• _Required actions_
- A) Name every kind of tax deduction that the forum excerpt on taxes mentions.
- B) Extend the forum excerpt on taxes with one more paragraph that follows on from its final sentence.

• _Page extract_
The numbers I posted are the actual 2010 calculations using the standard deduction.
I didn't even go into a possible mortgage deduction, child care deductions etc.
I used the actual standard deduction numbers.
Hihope Hiland Heathen of Perth CD, RE, CGC, TDI
http://money.cnn.com/2010/04/16/news...0_tax_returns/
From Forbes Magazine
http://thinkprogress.org/2010/04/06/exxon-tax/
Found this information in about 3 minutes. Don't have time to continue the research for you. The question was asked, show me somoeone who doesn't owe the IRS, these are two examples.
My Mom & Dad proportionally paid more for my "public" education than lower income folks, i.e., my parents paid for my lower education & some for less financially fortunate over and above my share. Not the government, especially the fed gov, since there was no fed gov aid to local education in those days. You have to understand since the government adds nothing to the GNP, they cannot pay for anything. The only ability of the government, relative to revenue & finance, is to regulate & to redistribute wealth received from productive individuals & corporations. Obviously since I was in the defense electronics business, somewhere close to 50% of our contracts were at some level funded by the federal defense budget, although less than 5% directly government contracts. Over 50% of our contracts were funded by foreign companies. But we paid taxes on all the profits from the contracts whether US or foreign. The effect of which added tax revenue to the US IRS far exceeding just the US contracts. Nonetheless, I don't see how your questions and assertions are germain to a discussion on the rich and taxes. No, if there is a tooth fairy effect, it's to those who don't work, pay taxes or less than their share (meaning get back more than they contribute).

• _Material shown_
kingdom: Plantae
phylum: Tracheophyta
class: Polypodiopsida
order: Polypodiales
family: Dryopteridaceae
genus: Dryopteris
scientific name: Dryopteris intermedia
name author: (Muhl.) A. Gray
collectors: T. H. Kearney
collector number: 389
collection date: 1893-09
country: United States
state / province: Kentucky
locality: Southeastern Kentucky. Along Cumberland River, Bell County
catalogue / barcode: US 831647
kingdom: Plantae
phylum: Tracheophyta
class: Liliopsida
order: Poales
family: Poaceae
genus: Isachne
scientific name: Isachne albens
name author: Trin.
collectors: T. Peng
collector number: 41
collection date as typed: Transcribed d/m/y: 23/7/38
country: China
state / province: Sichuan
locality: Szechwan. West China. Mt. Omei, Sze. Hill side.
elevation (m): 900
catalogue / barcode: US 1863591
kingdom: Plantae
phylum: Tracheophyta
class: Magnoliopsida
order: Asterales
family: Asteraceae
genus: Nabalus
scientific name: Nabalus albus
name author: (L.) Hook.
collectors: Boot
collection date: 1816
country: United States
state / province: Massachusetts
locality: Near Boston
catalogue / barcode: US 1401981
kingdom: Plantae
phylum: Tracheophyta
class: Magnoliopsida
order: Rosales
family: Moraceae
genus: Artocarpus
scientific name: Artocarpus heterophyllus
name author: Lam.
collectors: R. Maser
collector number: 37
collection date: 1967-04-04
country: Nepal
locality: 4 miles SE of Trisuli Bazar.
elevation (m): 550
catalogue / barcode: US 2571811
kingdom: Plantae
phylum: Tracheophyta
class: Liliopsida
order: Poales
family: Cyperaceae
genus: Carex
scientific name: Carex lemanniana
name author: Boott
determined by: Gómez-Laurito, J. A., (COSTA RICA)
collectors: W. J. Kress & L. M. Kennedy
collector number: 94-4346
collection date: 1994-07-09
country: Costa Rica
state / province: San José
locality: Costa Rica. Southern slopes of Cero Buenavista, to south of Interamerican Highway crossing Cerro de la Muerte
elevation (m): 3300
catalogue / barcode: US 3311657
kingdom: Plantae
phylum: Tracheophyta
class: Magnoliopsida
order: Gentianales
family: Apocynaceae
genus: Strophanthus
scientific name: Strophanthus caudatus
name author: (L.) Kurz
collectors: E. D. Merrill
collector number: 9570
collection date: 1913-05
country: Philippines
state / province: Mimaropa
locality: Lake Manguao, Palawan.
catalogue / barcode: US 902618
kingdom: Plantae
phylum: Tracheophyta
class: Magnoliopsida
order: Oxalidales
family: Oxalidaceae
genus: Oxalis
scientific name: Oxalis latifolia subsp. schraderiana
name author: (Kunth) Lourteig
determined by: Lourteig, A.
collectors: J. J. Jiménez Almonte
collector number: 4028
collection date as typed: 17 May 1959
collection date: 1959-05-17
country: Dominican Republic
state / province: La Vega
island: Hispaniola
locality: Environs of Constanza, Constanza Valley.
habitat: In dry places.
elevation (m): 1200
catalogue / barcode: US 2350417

• _The replies_
- A)
- Standard deduction
- Mortgage deduction
- Child care deductions

- B)
I've given you a 1st-hand summary picture that clearly shows that taxing individuals in the higher income brackets is a deterrent to jobs. That just taking a simpleton approach that all with income over $200K are "rich" and should pay more, notwithstanding this group pays over 58% of all taxes paid already while earning less than 35% of the total income. And in deterring jobs, also reduces the effective federal taxes paid (by reducing employment). Yet you ask questions that have no bearing on the subject.
David Didier, GA
"Atlas Shrugged" by Ayn Rand should be required reading.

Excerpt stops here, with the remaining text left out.